Considero que a iniciativa constitui-se em uma excelente solução jurídica para a questão do decesso do judiciário. Entretanto, também considero que a sua implementação é um ponto crítico que necessita ser superado. Sensível a essa realidade é que, dentro dos meus limites, apresento o seguinte esboço de contribuição.

Tomemos o esquema abaixo (clique na imagem para vê-la ampliada) em que representada a minha contribuição:



O caput do dispositivo prevê a hipótese de incidência da norma, qual seja, "quando houver multiplicidade de recursos com fundamento em idêntica questão de direito", logo é necessário que haja em cada tribunal de 2º grau instrumentos hábeis para a detecção das causas repetitivas e, mais, como a mesma argumentação de direito. Assim, não basta que os recursos versem sobre as mesmas questões legais, mas a argumentação de cada parte seja a mesma, ou seja, que versem sobre a mesma questão jurídica e que pretenda dar a ela, por idênticas razões, o mesmo tratamento jurídico.
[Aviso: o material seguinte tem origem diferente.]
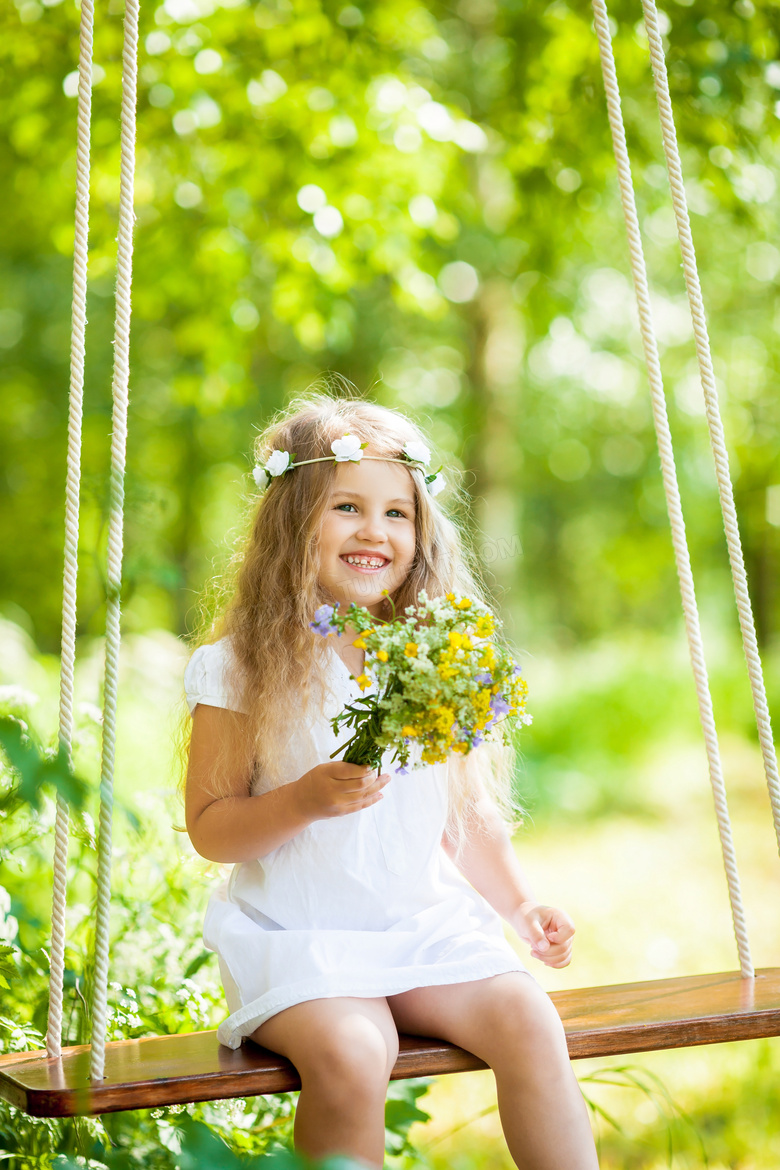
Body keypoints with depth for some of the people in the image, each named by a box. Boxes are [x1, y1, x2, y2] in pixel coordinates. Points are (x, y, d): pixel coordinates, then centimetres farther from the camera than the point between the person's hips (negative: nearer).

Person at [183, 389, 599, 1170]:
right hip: (298, 936, -3)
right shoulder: (241, 667, -5)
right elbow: (209, 827, -4)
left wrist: (522, 907, 5)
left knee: (527, 1020, -19)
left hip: (426, 923, 4)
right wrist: (307, 800, -20)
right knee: (348, 1055, -30)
Vamos por partes. Primeiro a detecção de causas repetidas acerca da(s) mesma(s) questão(ões) jurídica(s). Nesse ponto é fundamental que o tribunal tenha controle sobre o seu acervo, que tenha como saber quais e quantos autos referem-se a uma dada questão. Um bom instrumento para isso são as tabelas de assuntos e os softwares de gerenciamento de acervo com base no cadastramento dos autos de acordo com as tabelas de assunto e de movimentação processual. [setas laranjas]

O ideal aqui é que se adotasse uma tabela (taxonomia) única, como a desenvolvida pelo Conselho Nacional de Justiça (CNJ) e, até agora, implantada tão-somente pelo Supremo Tribunal Federal (STF), clique aqui para ler a notícia. A tabela única é importante porque permitirá aos ministros relatores do STJ, com o compartilhamento das bases de dados, identificar, antes mesmo da controvérsia subir, se há recursos repetitivos sendo interpostos nos tribunais de segundo grau, podendo, desse modo, tomar, se for o caso, a providência da determinação da suspensão nos tribunais de 2º grau dos recursos que tenham por objeto tais controvérsias (§2º). [setas pontilhadas]

Há, entretanto, um complicador. Também é necessário uma taxonomia e um software para gerenciar as razões de direito dos autos que têm a mesma classificação na tabela de assuntos. Isso é importante, porque se houver uma tese diferente das que foram postas reiteradamente, ela deve ser apreciada pelo STJ. É importante também para a seleção dos autos mais representativos, ou seja, os que abranjam todas as razões deduzidas. [setas verdes] Outra vantagem que diviso para essa taxonomia é que os precedentes do STJ poderiam, uma vez também por essa taxonomia classificados, filtrar, se integrado com os bancos de teses dos demais tribunais, os recursos repetitivos existentes no 2º grau de todo o país quase automaticamente. [seta azul]

Isso foi o que me ocorreu neste primeiro momento acerca da implementação da Lei 11.672. Até a próxima.